A住民票を移したとしても、別の地域の地域密着型サービスを利用できるとは限りません。たとえば千葉県松戸市では、原則として3カ月以上松戸市民であることが、サービスを利用する条件のひとつになっています。サービスが受けられるかどうかは、各自治体によって異なります。詳しくは各自治体へお問い合わせください。

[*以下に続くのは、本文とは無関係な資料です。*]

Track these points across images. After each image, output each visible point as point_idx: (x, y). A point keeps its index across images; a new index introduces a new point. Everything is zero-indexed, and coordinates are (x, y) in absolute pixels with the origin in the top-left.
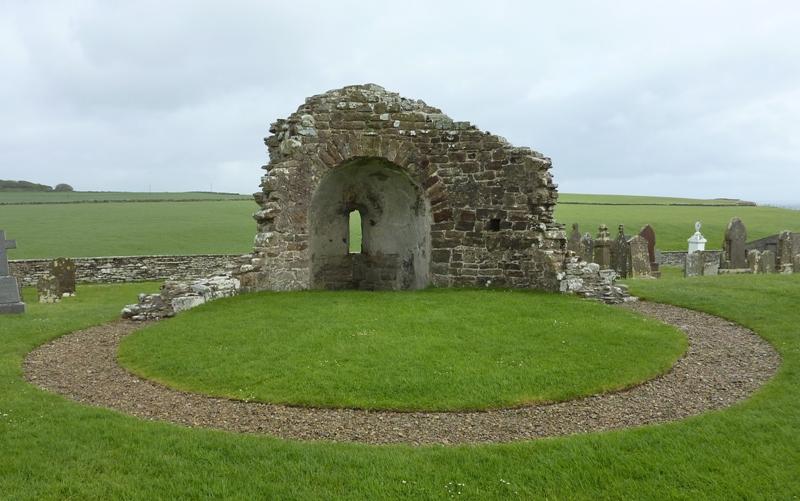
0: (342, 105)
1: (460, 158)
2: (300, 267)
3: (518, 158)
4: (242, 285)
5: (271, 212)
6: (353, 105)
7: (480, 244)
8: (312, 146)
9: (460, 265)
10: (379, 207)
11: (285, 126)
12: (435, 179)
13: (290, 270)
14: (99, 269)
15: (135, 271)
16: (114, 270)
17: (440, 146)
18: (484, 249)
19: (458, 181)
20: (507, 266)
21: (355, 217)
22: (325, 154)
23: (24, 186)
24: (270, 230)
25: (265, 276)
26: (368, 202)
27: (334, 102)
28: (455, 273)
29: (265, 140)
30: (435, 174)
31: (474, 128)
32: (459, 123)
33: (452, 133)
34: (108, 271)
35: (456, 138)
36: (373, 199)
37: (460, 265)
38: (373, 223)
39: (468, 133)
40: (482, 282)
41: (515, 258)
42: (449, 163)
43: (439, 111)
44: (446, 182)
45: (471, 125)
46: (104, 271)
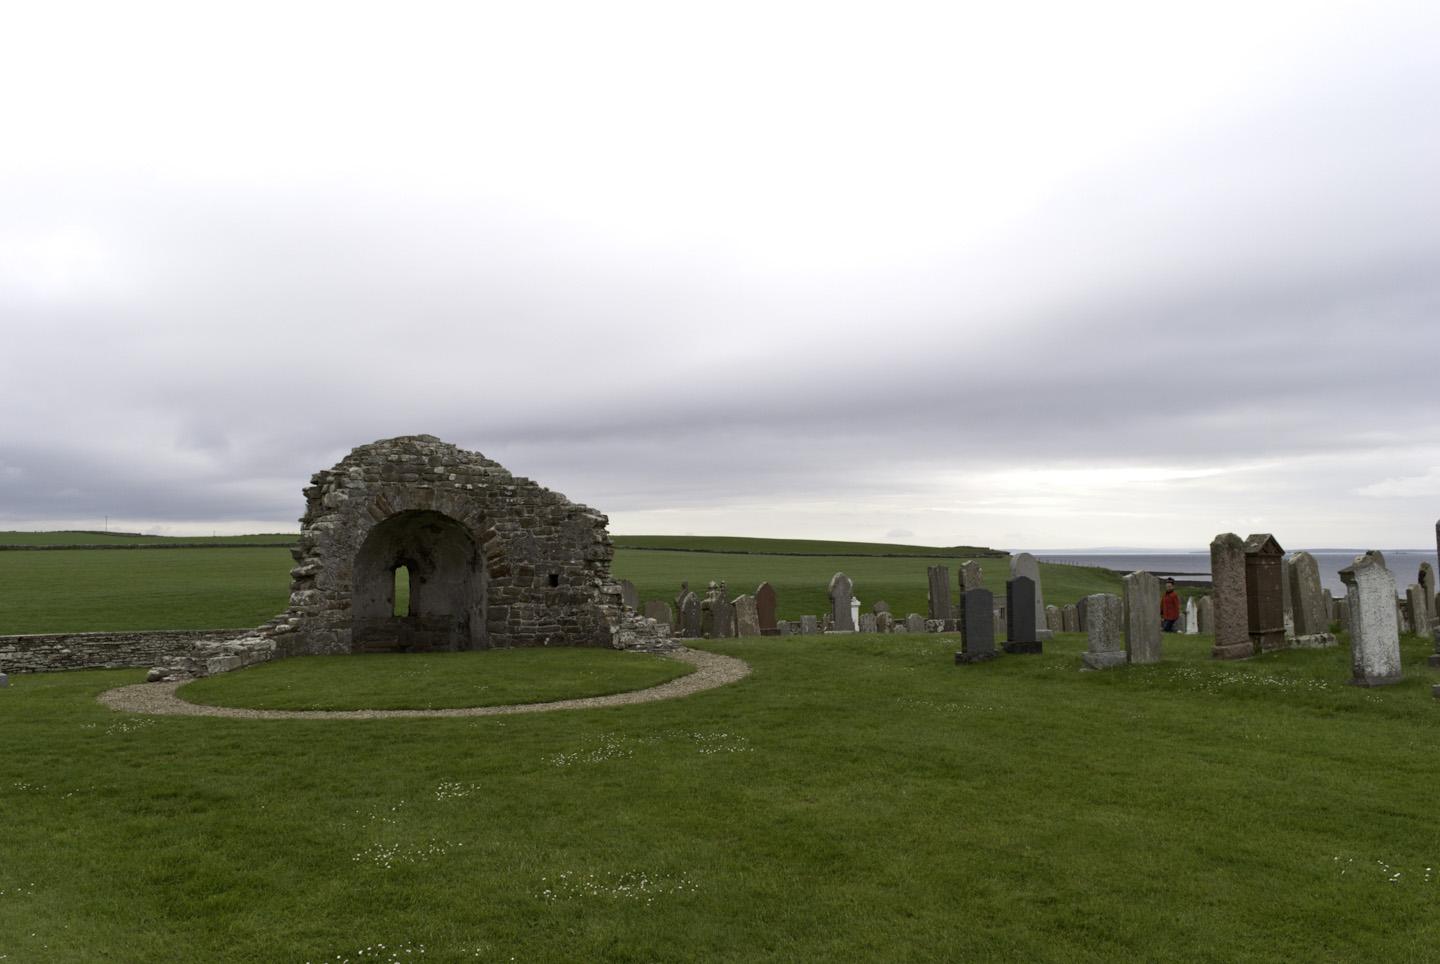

千葉県松戸市「松戸市地域密着型サービス事業者指定に関するガイドラインについて」,2017年6月1日更新(最終閲覧日:2017年6月6日)http://www.city.matsudo.chiba.jp/kenko_fukushi/kaigo/jigyousya/tiikimittyaku/sitei.html

Qヘルパーやデイサービスと地域密着型サービスはなにが違うの?
Aヘルパーやデイサービスとの違いは下記の2つが挙げられます。
① 月額包括報酬
地域密着型サービスは料金が定額制の月額包括報酬です。ケアマネジャーに必要であると認められたサービスがケアプランに記載されて、はじめてサービスを受けることができます。ただし、月額包括報酬ではない地域密着型サービスもあります。
② 柔軟なサービス提供
訪問介護に比べて、時間や回数、サービス内容を柔軟に対応できる場合が多いです。

Q定期巡回・随時対応型訪問介護看護と夜間対応型訪問介護の違いは?
A定期巡回・随時対応型訪問介護看護は、何回利用しても同じ料金の定額制で、医療と日中の対応が可能です。
夜間対応型訪問介護は、夜間のみの対応です。医療への対応も難しく、料金も定額制ではありません。定額制ではない分、利用しなければ安い料金で契約できます。そのため、緊急時のための保険として利用する方もいます。
 

安心できるサービスを選ぼう

地域密着型サービスでは、利用者さんが住み慣れた地域でサービスを受けられるため、安心して介護を任せられるでしょう。今まで地域密着型サービスを選択肢に入れていなかった方も、これを機に検討してみてはいかがでしょうか。
利用者さんやご家族にとって安心できるサービスを選んでいただきたいと思います。